Saved data entries:
^^^^^^^^^^^^^^^^
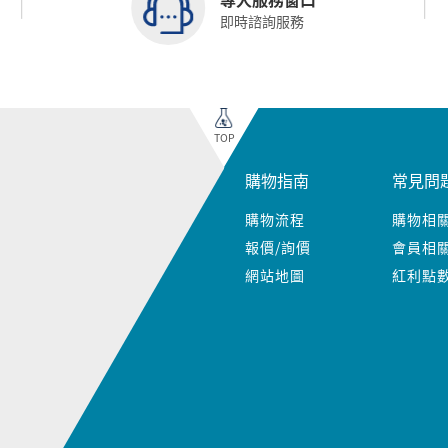
即時諮詢服務
TOP
購物指南
常見問
購物流程
購物相
報價/詢價
會員相
網站地圖
紅利點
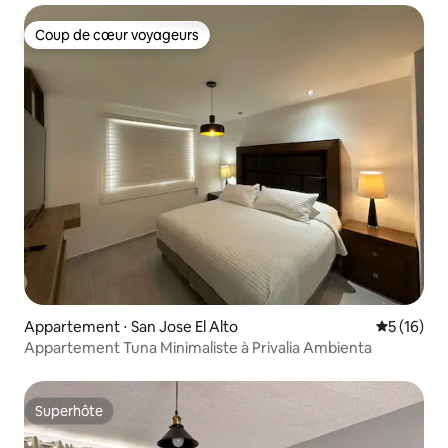
Coup de cœur voyageurs
Coup de cœur voyageurs
Appartement ⋅ San Jose El Alto
Évaluation
5 (16)
Appartement Tuna Minimaliste à Privalia Ambienta
Superhôte
Superhôte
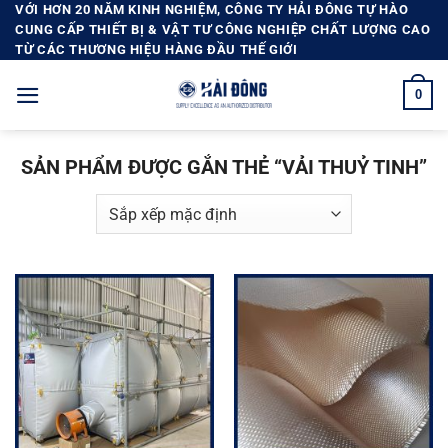
Bỏ
VỚI HƠN 20 NĂM KINH NGHIỆM, CÔNG TY HẢI ĐÔNG TỰ HÀO
CUNG CẤP THIẾT BỊ & VẬT TƯ CÔNG NGHIỆP CHẤT LƯỢNG CAO
qua
TỪ CÁC THƯƠNG HIỆU HÀNG ĐẦU THẾ GIỚI
nội
dung
0
SẢN PHẨM ĐƯỢC GẮN THẺ “VẢI THUỶ TINH”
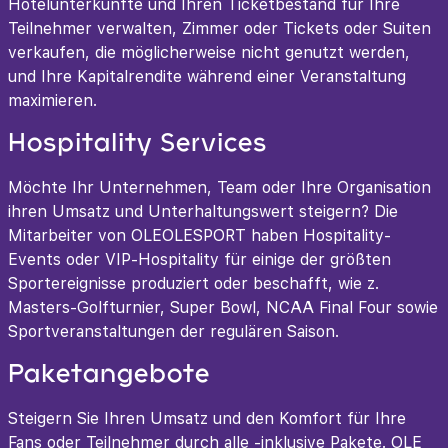
Hotelunterkünfte und Ihren Ticketbestand für Ihre
Teilnehmer verwalten, Zimmer oder Tickets oder Suiten
verkaufen, die möglicherweise nicht genutzt werden,
und Ihre Kapitalrendite während einer Veranstaltung
maximieren.
Hospitality Services
Möchte Ihr Unternehmen, Team oder Ihre Organisation
ihren Umsatz und Unterhaltungswert steigern? Die
Mitarbeiter von OLEOLESPORT haben Hospitality-
Events oder VIP-Hospitality für einige der größten
Sportereignisse produziert oder beschafft, wie z.
Masters-Golfturnier, Super Bowl, NCAA Final Four sowie
Sportveranstaltungen der regulären Saison.
Paketangebote
Steigern Sie Ihren Umsatz und den Komfort für Ihre
Fans oder Teilnehmer durch alle -inklusive Pakete. OLE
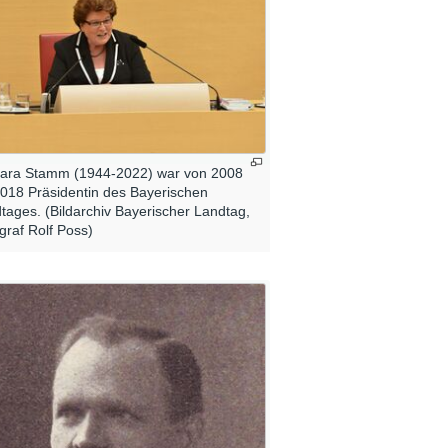
ara Stamm (1944-2022) war von 2008
2018 Präsidentin des Bayerischen
tages. (Bildarchiv Bayerischer Landtag,
graf Rolf Poss)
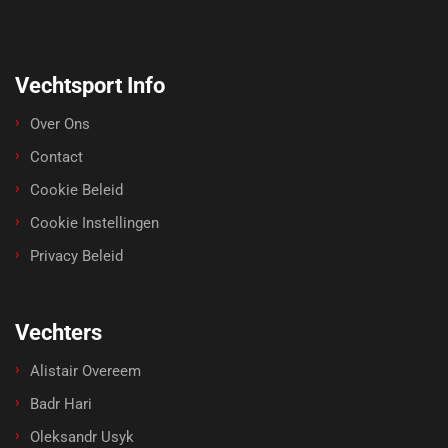
Vechtsport Info
Over Ons
Contact
Cookie Beleid
Cookie Instellingen
Privacy Beleid
Vechters
Alistair Overeem
Badr Hari
Oleksandr Usyk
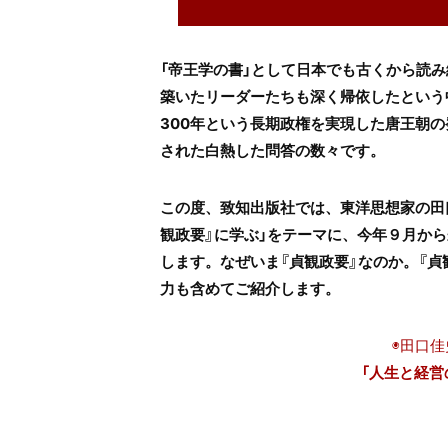
「帝王学の書」として日本でも古くから読
築いたリーダーたちも深く帰依したという
300
年という長期政権を実現した唐王朝の
された白熱した問答の数々です。
この度、致知出版社では、東洋思想家の田
観政要』に学ぶ」をテーマに、今年９月か
します。なぜいま『貞観政要』なのか。『
力も含めてご紹介します。
◉田口
「人生と経営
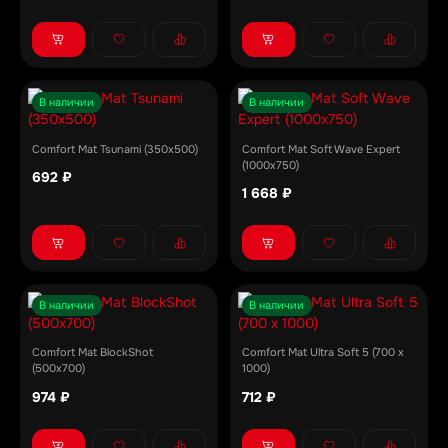
В наличии
В наличии
Comfort Mat Tsunami (350x500)
Comfort Mat Soft Wave Expert
(1000х750)
692 ₽
1 668 ₽
В наличии
В наличии
Comfort Mat BlockShot
Comfort Mat Ultra Soft 5 (700 х
(500х700)
1000)
974 ₽
712 ₽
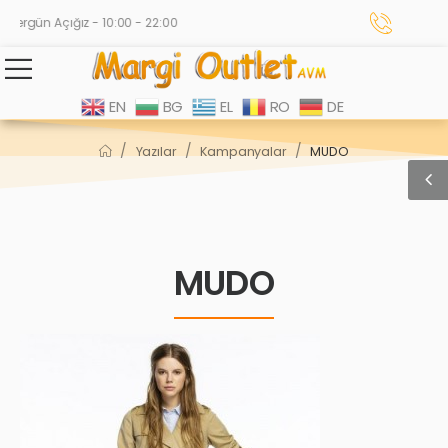
Hergün Açığız - 10:00 - 22:00
EN
BG
EL
RO
DE
/
/
/
Yazılar
Kampanyalar
MUDO
MUDO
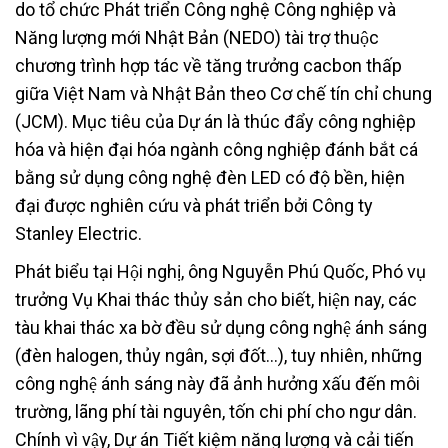
do tổ chức Phát triển Công nghệ Công nghiệp và
Năng lượng mới Nhật Bản (NEDO) tài trợ thuộc
chương trình hợp tác về tăng trưởng cacbon thấp
giữa Việt Nam và Nhật Bản theo Cơ chế tín chỉ chung
(JCM). Mục tiêu của Dự án là thúc đẩy công nghiệp
hóa và hiện đại hóa ngành công nghiệp đánh bắt cá
bằng sử dụng công nghệ đèn LED có độ bền, hiện
đại được nghiên cứu và phát triển bởi Công ty
Stanley Electric.
Phát biểu tại Hội nghị, ông Nguyễn Phú Quốc, Phó vụ
trưởng Vụ Khai thác thủy sản cho biết, hiện nay, các
tàu khai thác xa bờ đều sử dụng công nghệ ánh sáng
(đèn halogen, thủy ngân, sợi đốt…), tuy nhiên, những
công nghệ ánh sáng này đã ảnh hưởng xấu đến môi
trường, lãng phí tài nguyên, tốn chi phí cho ngư dân.
Chính vì vậy, Dự án Tiết kiệm năng lượng và cải tiến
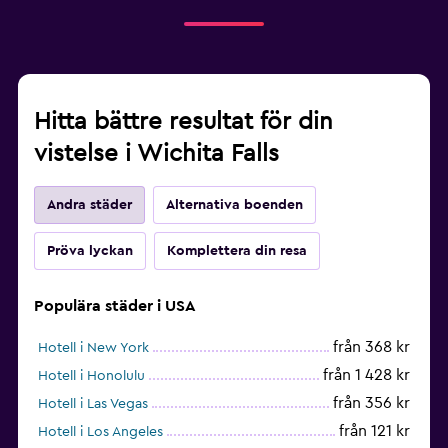
Hitta bättre resultat för din
vistelse i Wichita Falls
Andra städer
Alternativa boenden
Pröva lyckan
Komplettera din resa
Populära städer i USA
från 368 kr
Hotell i New York
från 1 428 kr
Hotell i Honolulu
från 356 kr
Hotell i Las Vegas
från 121 kr
Hotell i Los Angeles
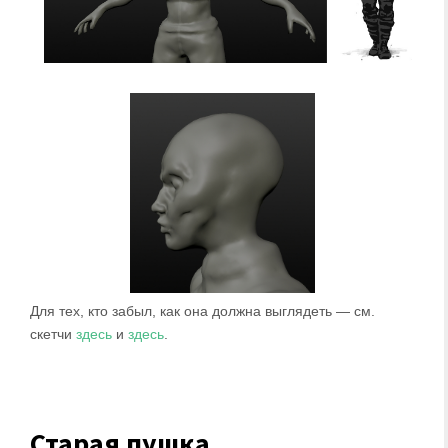
Для тех, кто забыл, как она должна выглядеть — см.
скетчи
здесь
и
здесь
.
Старая пушка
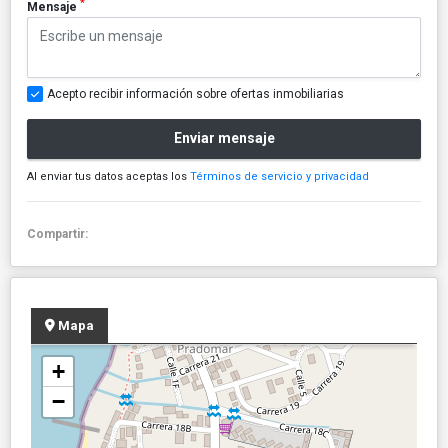
*
Mensaje
Acepto recibir información sobre ofertas inmobiliarias
Enviar mensaje
Al enviar tus datos aceptas los
Términos de servicio y privacidad
Compartir:
Mapa
+
−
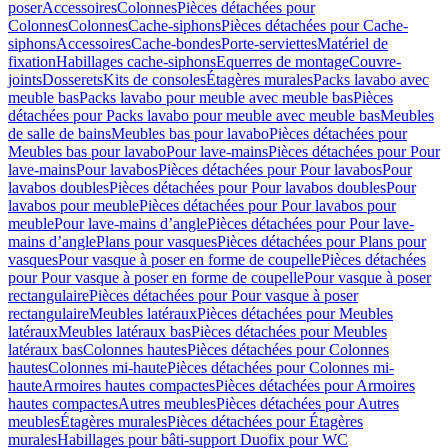
poser
Accessoires
Colonnes
Pièces détachées pour
Colonnes
Colonnes
Cache-siphons
Pièces détachées pour Cache-
siphons
Accessoires
Cache-bondes
Porte-serviettes
Matériel de
fixation
Habillages cache-siphons
Equerres de montage
Couvre-
joints
Dosserets
Kits de consoles
Étagères murales
Packs lavabo avec
meuble bas
Packs lavabo pour meuble avec meuble bas
Pièces
détachées pour Packs lavabo pour meuble avec meuble bas
Meubles
de salle de bains
Meubles bas pour lavabo
Pièces détachées pour
Meubles bas pour lavabo
Pour lave-mains
Pièces détachées pour Pour
lave-mains
Pour lavabos
Pièces détachées pour Pour lavabos
Pour
lavabos doubles
Pièces détachées pour Pour lavabos doubles
Pour
lavabos pour meuble
Pièces détachées pour Pour lavabos pour
meuble
Pour lave-mains d’angle
Pièces détachées pour Pour lave-
mains d’angle
Plans pour vasques
Pièces détachées pour Plans pour
vasques
Pour vasque à poser en forme de coupelle
Pièces détachées
pour Pour vasque à poser en forme de coupelle
Pour vasque à poser
rectangulaire
Pièces détachées pour Pour vasque à poser
rectangulaire
Meubles latéraux
Pièces détachées pour Meubles
latéraux
Meubles latéraux bas
Pièces détachées pour Meubles
latéraux bas
Colonnes hautes
Pièces détachées pour Colonnes
hautes
Colonnes mi-haute
Pièces détachées pour Colonnes mi-
haute
Armoires hautes compactes
Pièces détachées pour Armoires
hautes compactes
Autres meubles
Pièces détachées pour Autres
meubles
Étagères murales
Pièces détachées pour Étagères
murales
Habillages pour bâti-support Duofix pour WC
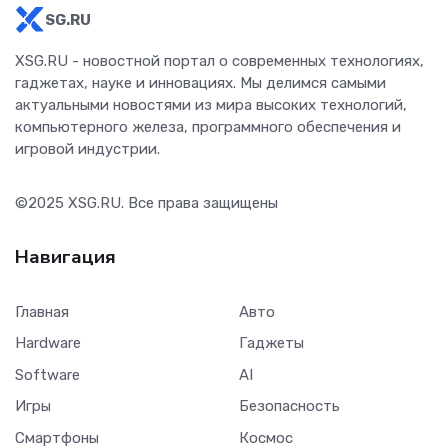
SG.RU
XSG.RU - новостной портал о современных технологиях,
гаджетах, науке и инновациях. Мы делимся самыми
актуальными новостями из мира высоких технологий,
компьютерного железа, программного обеспечения и
игровой индустрии.
©2025
XSG.RU
. Все права защищены
Навигация
Главная
Авто
Hardware
Гаджеты
Software
AI
Игры
Безопасность
Смартфоны
Космос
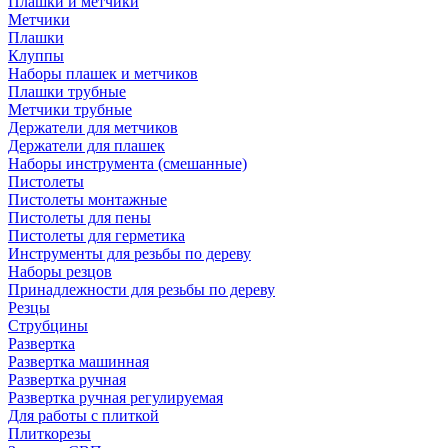
Плашки и метчики
Метчики
Плашки
Клуппы
Наборы плашек и метчиков
Плашки трубные
Метчики трубные
Держатели для метчиков
Держатели для плашек
Наборы инструмента (смешанные)
Пистолеты
Пистолеты монтажные
Пистолеты для пены
Пистолеты для герметика
Инструменты для резьбы по дереву
Наборы резцов
Принадлежности для резьбы по дереву
Резцы
Струбцины
Развертка
Развертка машинная
Развертка ручная
Развертка ручная регулируемая
Для работы с плиткой
Плиткорезы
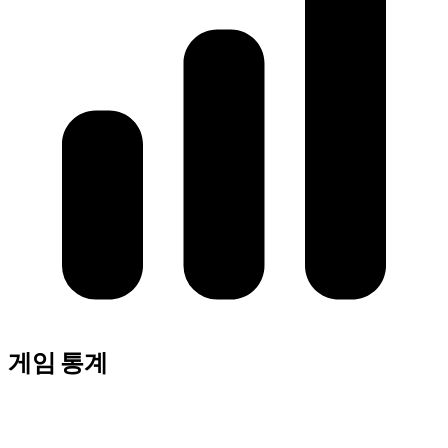
게임 통계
^^^^^^^^^^^^^^^^
Report every line in the items above that contains the word "doubles", with matching case.

lavabos doubles
Pièces détachées pour Pour lavabos doubles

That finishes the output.